=== Task requirements ===
Could you set down exactly the lines in the records below between the line holding "Attendants helping bride" and the line holding "Musicians and singers", inclusive?

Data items
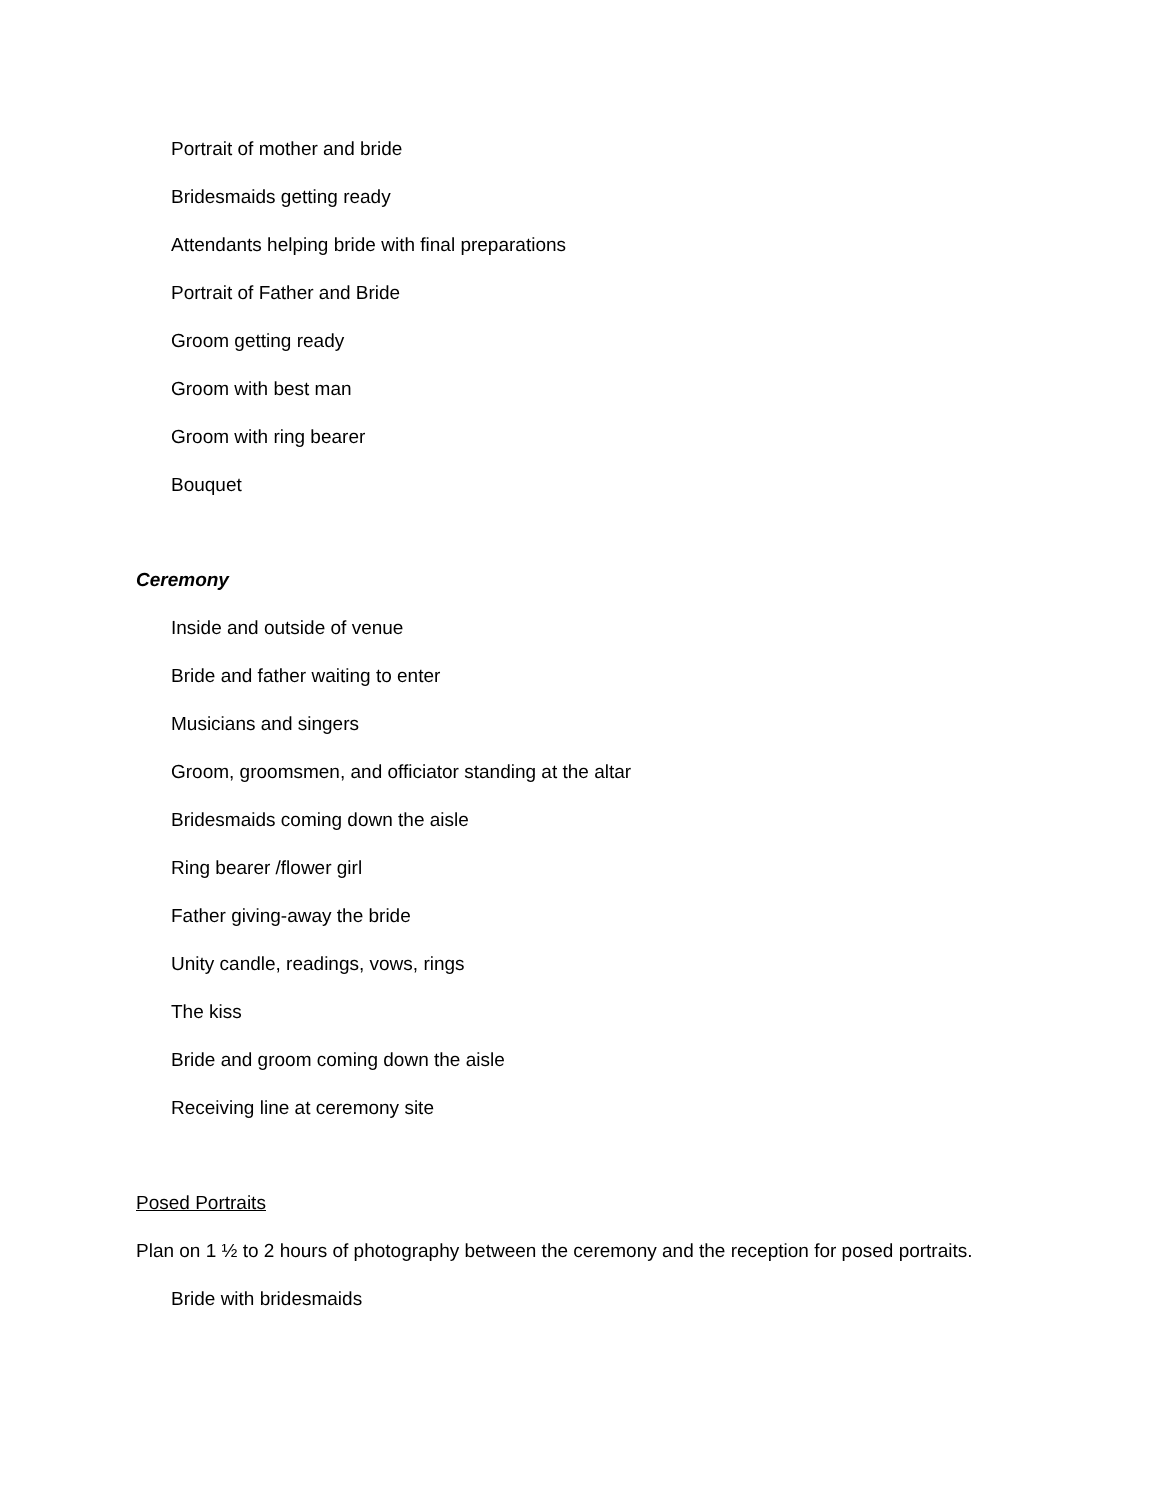Portrait of mother and bride
Bridesmaids getting ready
Attendants helping bride with final preparations
Portrait of Father and Bride
Groom getting ready
Groom with best man
Groom with ring bearer
Bouquet
Ceremony
Inside and outside of venue
Bride and father waiting to enter
Musicians and singers
Groom, groomsmen, and officiator standing at the altar
Bridesmaids coming down the aisle
Ring bearer /flower girl
Father giving-away the bride
Unity candle, readings, vows, rings
The kiss
Bride and groom coming down the aisle
Receiving line at ceremony site
Posed Portraits
Plan on 1 ½ to 2 hours of photography between the ceremony and the reception for posed portraits.
Bride with bridesmaids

=== Output below ===
Attendants helping bride with final preparations
Portrait of Father and Bride
Groom getting ready
Groom with best man
Groom with ring bearer
Bouquet
Ceremony
Inside and outside of venue
Bride and father waiting to enter
Musicians and singers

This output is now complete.